Pickhardt: Issues of sharing, issues of cooperation, issues of compromise, issues of making concessions, may be, at least until I get used to it, may be a little harder for me to make [if I'm an only child]. I'm used to calling my own shots and I'm used to controlling my own performance and when I have to change, when my performance depends on my teamwork with other people, then I have to start developing a set of skills I may not have developed before, but I can develop.
But they're at an advantage, right? Since statistically they do better in school?
Falbo: Once you start being successful then that tends to get you into the higher achievement groups, just because you're more cooperative and attentive and follow instructions and do that sort of thing.
Has anyone studied their ability to make friends?
Pickhardt: They tend not to be social butterflies. They don't hang around very often just with large groups of other kids. What they're interested in is a few select, very close, good friends. And part of that is wanting to have the quality of intimacy the they had with their parents. But they're also trying to create something kind of like sibling attachment with their friends so they can have that kind of closeness.
Do the numbers back up this idea that they're not out searching for friends, but they do have them?
Falbo: In the 50s, they had theorists who had "needs" for everything: They had "need for achievement," "need for hostility," and then "need for affiliation," which means feeling like you've got to get out there and talk to people. Their "need for affiliation" [score] was a little bit lower but they would report not being lonely.
Did that survey ask the only children how many friends they had?
Falbo: Only children came up with numbers that were comparable to what other people had. So it appears that only children don't feel the need to be with people that much, and they don't feel lonely when they are on their own.

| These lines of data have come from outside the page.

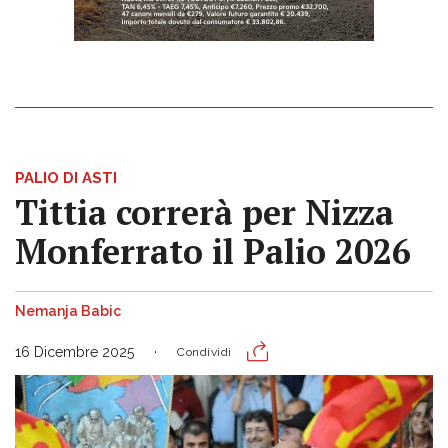
PALIO DI ASTI
Tittia correrà per Nizza
Monferrato il Palio 2026
Nemanja Babic
16 Dicembre 2025
Condividi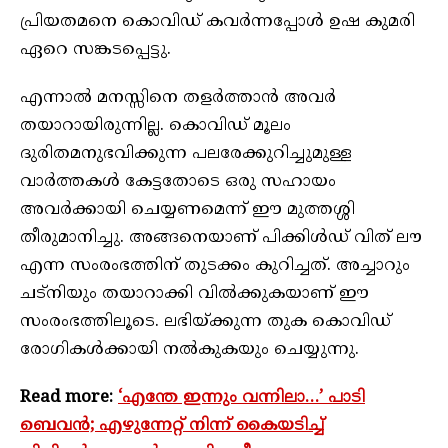
പ്രിയതമനെ കൊവിഡ് കവര്‍ന്നപ്പോള്‍ ഉഷ കുമരി
ഏറെ സങ്കടപ്പെട്ടു.
എന്നാല്‍ മനസ്സിനെ തളര്‍ത്താന്‍ അവര്‍
തയാറായിരുന്നില്ല. കൊവിഡ് മൂലം
ദുരിതമനുഭവിക്കുന്ന പലരേക്കുറിച്ചുമുള്ള
വാര്‍ത്തകള്‍ കേട്ടതോടെ ഒരു സഹായം
അവര്‍ക്കായി ചെയ്യണമെന്ന് ഈ മുത്തശ്ശി
തീരുമാനിച്ചു. അങ്ങനെയാണ് പിക്കിള്‍ഡ് വിത് ലൗ
എന്ന സംരംഭത്തിന് തുടക്കം കുറിച്ചത്. അച്ചാറും
ചട്‌നിയും തയാറാക്കി വില്‍ക്കുകയാണ് ഈ
സംരംഭത്തിലൂടെ. ലഭിയ്ക്കുന്ന തുക കൊവിഡ്
രോഗികള്‍ക്കായി നല്‍കുകയും ചെയ്യുന്നു.
Read more:
‘എന്തേ ഇന്നും വന്നിലാ…’ പാടി
ബെവന്‍; എഴുന്നേറ്റ് നിന്ന് കൈയടിച്ച്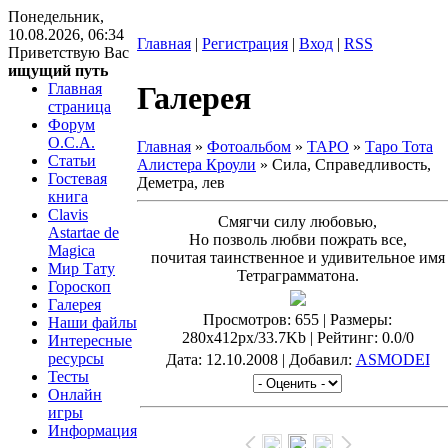
Понедельник,
10.08.2026, 06:34
Главная
|
Регистрация
|
Вход
|
RSS
Приветствую Вас
ищущий путь
Главная
Галерея
страница
Форум
O.C.A.
Главная
»
Фотоальбом
»
ТАРО
»
Таро Тота
Статьи
Алистера Кроули
» Сила, Справедливость,
Гостевая
Деметра, лев
книга
Clavis
Смягчи силу любовью,
Astartae de
Но позволь любви пожрать все,
Magica
почитая таинственное и удивительное имя
Мир Тату
Тетраграмматона.
Гороскоп
Галерея
Просмотров
: 655 |
Размеры
:
Наши файлы
280x412px/33.7Kb |
Рейтинг
: 0.0/0
Интересные
ресурсы
Дата
: 12.10.2008 |
Добавил
:
ASMODEI
Тесты
Онлайн
игры
Информация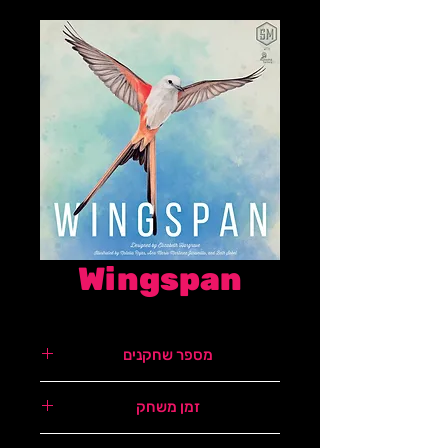
Wingspan
מספר שחקנים
1-5
זמן משחק
70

Do they have a tougher time getting into romantic relationships?
Pickhardt: They do what any child does: They have to take how they were formatively influenced, and they have to see how that formative influence fits in with the demands of a relationship, and usually what happens is that the person in some ways finds out, "Well this may have worked when I was coming up, but it doesn't seem to work very well now," and they make changes, and they learn how to conduct themselves differently.
But my question is, are they bad at dating? After all, there are so many articles about dating an only child versus dating someone with siblings.
Falbo: Sometimes people use being an only child as an excuse, so if they're really nervous about something or maybe they're called out about bad behavior, they say, "Oh well I'm an only child. What can you expect?" So I think it just becomes a way of them explaining themselves so they can get away with it. You know, "I'm just defective permanently, blah blah blah."
And when someone does bust out that excuse as an adult, what then?
Falbo: I've met a lot of people who have been in marriages where they had a husband who said, "Oh well I can't do that. I'm an only child." I say, "Well, don't let them get away with that anymore! Just say no. You're not a child anymore. You don't even live with your parents anymore, so forget about it."